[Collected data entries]

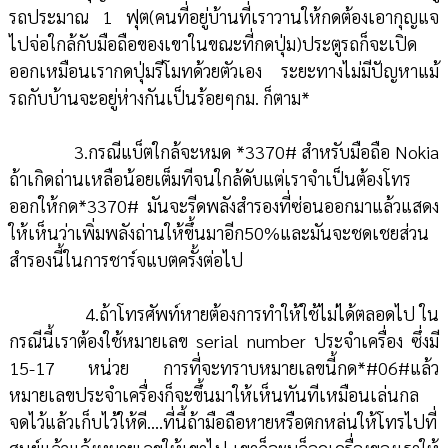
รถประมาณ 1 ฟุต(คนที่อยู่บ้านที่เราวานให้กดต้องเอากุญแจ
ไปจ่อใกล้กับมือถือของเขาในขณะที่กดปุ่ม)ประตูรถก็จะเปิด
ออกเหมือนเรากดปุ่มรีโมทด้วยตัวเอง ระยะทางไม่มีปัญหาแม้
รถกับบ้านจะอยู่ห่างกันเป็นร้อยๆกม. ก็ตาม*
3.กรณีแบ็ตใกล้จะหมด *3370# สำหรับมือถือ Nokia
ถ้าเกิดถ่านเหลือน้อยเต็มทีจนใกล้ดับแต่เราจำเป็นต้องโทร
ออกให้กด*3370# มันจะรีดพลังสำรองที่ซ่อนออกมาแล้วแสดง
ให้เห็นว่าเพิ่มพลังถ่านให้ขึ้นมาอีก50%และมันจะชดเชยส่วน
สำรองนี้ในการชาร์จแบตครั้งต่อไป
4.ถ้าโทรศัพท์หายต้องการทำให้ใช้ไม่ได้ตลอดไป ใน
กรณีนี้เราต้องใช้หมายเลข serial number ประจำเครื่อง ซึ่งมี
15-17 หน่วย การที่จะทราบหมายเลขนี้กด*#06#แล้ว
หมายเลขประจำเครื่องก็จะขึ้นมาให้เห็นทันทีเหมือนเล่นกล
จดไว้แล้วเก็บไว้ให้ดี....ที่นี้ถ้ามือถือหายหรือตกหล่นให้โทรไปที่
--
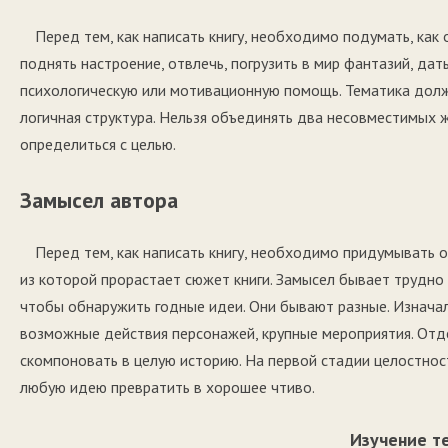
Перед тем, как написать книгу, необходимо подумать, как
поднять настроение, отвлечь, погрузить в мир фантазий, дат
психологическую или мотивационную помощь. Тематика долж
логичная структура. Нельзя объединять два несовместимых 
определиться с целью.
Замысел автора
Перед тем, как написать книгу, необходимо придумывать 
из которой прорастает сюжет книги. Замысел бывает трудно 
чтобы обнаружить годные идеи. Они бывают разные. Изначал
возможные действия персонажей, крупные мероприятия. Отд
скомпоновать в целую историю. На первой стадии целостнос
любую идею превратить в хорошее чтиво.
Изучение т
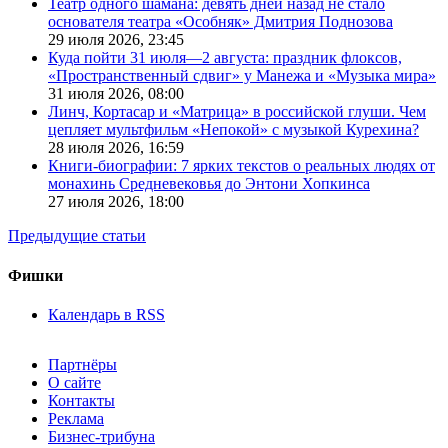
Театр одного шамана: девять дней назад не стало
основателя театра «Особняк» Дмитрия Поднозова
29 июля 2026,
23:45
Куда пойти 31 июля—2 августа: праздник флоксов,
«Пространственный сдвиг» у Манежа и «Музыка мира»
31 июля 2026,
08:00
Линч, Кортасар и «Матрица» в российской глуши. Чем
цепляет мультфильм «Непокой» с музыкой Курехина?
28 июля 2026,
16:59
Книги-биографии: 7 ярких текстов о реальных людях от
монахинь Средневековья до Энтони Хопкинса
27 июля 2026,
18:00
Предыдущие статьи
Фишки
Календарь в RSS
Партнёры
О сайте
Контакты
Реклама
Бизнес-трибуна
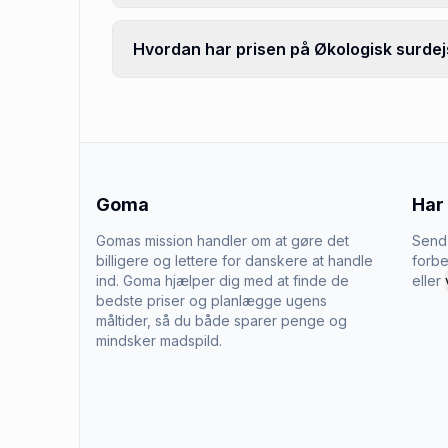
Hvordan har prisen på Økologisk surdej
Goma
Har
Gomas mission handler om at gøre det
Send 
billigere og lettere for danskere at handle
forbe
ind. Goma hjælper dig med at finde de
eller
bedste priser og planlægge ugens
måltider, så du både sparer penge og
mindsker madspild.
--
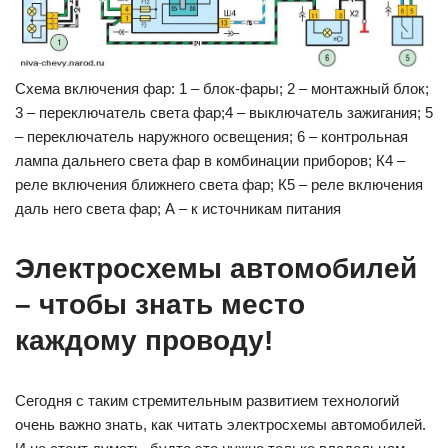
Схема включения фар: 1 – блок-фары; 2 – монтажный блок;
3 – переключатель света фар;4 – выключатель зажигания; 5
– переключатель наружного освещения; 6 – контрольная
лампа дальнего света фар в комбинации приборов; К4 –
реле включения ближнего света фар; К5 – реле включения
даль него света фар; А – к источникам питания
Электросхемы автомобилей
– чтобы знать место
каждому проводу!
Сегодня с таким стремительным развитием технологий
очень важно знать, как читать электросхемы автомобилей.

Problem statement: Copy word for word the lines in the material from the line with "Схема включения фар: 1" to the line with "очень важно знать, как", including both of those lines.

Exercise solution:
Схема включения фар: 1 – блок-фары; 2 – монтажный блок;
3 – переключатель света фар;4 – выключатель зажигания; 5
– переключатель наружного освещения; 6 – контрольная
лампа дальнего света фар в комбинации приборов; К4 –
реле включения ближнего света фар; К5 – реле включения
даль него света фар; А – к источникам питания
Электросхемы автомобилей
– чтобы знать место
каждому проводу!
Сегодня с таким стремительным развитием технологий
очень важно знать, как читать электросхемы автомобилей.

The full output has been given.